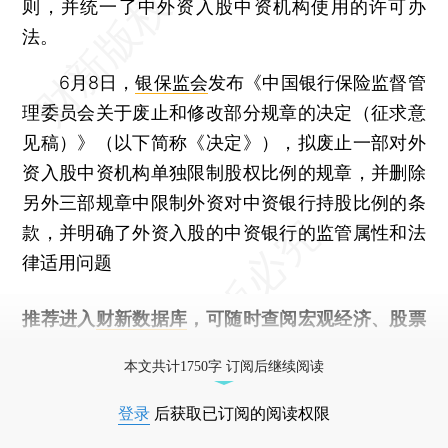
则，并统一了中外资入股中资机构使用的许可办
法。
6月8日，
银保监会
发布《中国银行保险监督管
理委员会关于废止和修改部分规章的决定（征求意
见稿）》（以下简称《决定》），拟废止一部对外
资入股中资机构单独限制股权比例的规章，并删除
另外三部规章中限制外资对中资银行持股比例的条
款，并明确了外资入股的中资银行的监管属性和法
律适用问题
推荐进入
财新数据库
，可随时查阅宏观经济、股票
债券、公司人物，财经信息尽在掌握。
本文共计1750字 订阅后继续阅读
登录
后获取已订阅的阅读权限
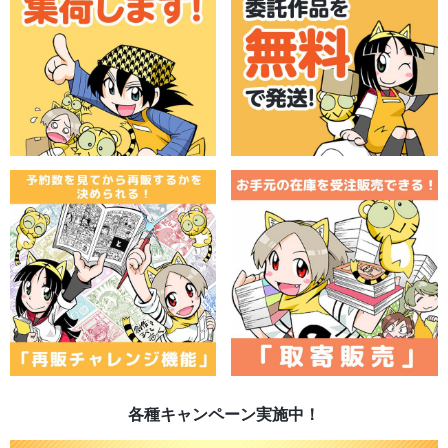
各種キャンペーン実施中！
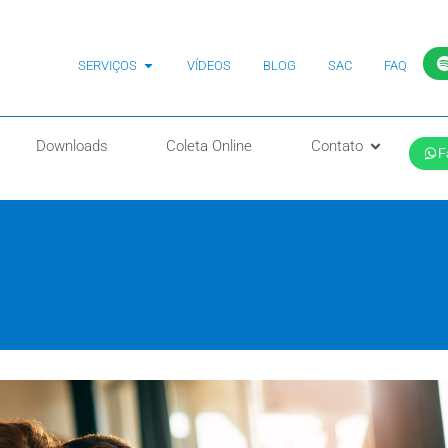
SERVIÇOS
VÍDEOS
BLOG
SAC
FAQ
Downloads
Coleta Online
Contato
F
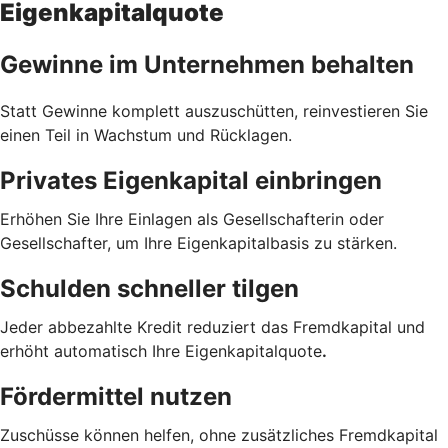
Eigenkapitalquote
Gewinne im Unternehmen behalten
Statt Gewinne komplett auszuschütten, reinvestieren Sie
einen Teil in Wachstum und Rücklagen.
Privates Eigenkapital einbringen
Erhöhen Sie Ihre Einlagen als Gesellschafterin oder
Gesellschafter, um Ihre Eigenkapitalbasis zu stärken.
Schulden schneller tilgen
Jeder abbezahlte Kredit reduziert das Fremdkapital und
erhöht automatisch Ihre Eigenkapitalquote
.
Fördermittel nutzen
Zuschüsse können helfen, ohne zusätzliches Fremdkapital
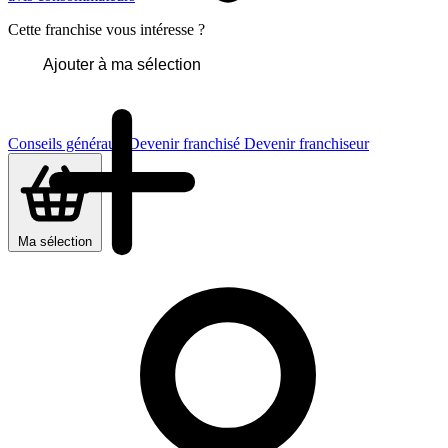
Cette franchise vous intéresse ?
Ajouter à ma sélection
Conseils généraux
Devenir franchisé
Devenir franchiseur
Ma sélection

■ **EXERCISE DESCRIPTION**
Repeat the text from every row above word for word, leaving out the pictures.

■ **EXPECTED ANSWER**
则，并统一了中外资入股中资机构使用的许可办
法。
6月8日，
银保监会
发布《中国银行保险监督管
理委员会关于废止和修改部分规章的决定（征求意
见稿）》（以下简称《决定》），拟废止一部对外
资入股中资机构单独限制股权比例的规章，并删除
另外三部规章中限制外资对中资银行持股比例的条
款，并明确了外资入股的中资银行的监管属性和法
律适用问题
推荐进入
财新数据库
，可随时查阅宏观经济、股票
债券、公司人物，财经信息尽在掌握。
本文共计1750字 订阅后继续阅读
登录
后获取已订阅的阅读权限
各種キャンペーン実施中！
SERVIÇOS
VÍDEOS
BLOG
SAC
FAQ
Downloads
Coleta Online
Contato
F
Eigenkapitalquote
Gewinne im Unternehmen behalten
Statt Gewinne komplett auszuschütten, reinvestieren Sie
einen Teil in Wachstum und Rücklagen.
Privates Eigenkapital einbringen
Erhöhen Sie Ihre Einlagen als Gesellschafterin oder
Gesellschafter, um Ihre Eigenkapitalbasis zu stärken.
Schulden schneller tilgen
Jeder abbezahlte Kredit reduziert das Fremdkapital und
erhöht automatisch Ihre Eigenkapitalquote
.
Fördermittel nutzen
Zuschüsse können helfen, ohne zusätzliches Fremdkapital
Cette franchise vous intéresse ?
Ajouter à ma sélection
Conseils généraux
Devenir franchisé
Devenir franchiseur
Ma sélection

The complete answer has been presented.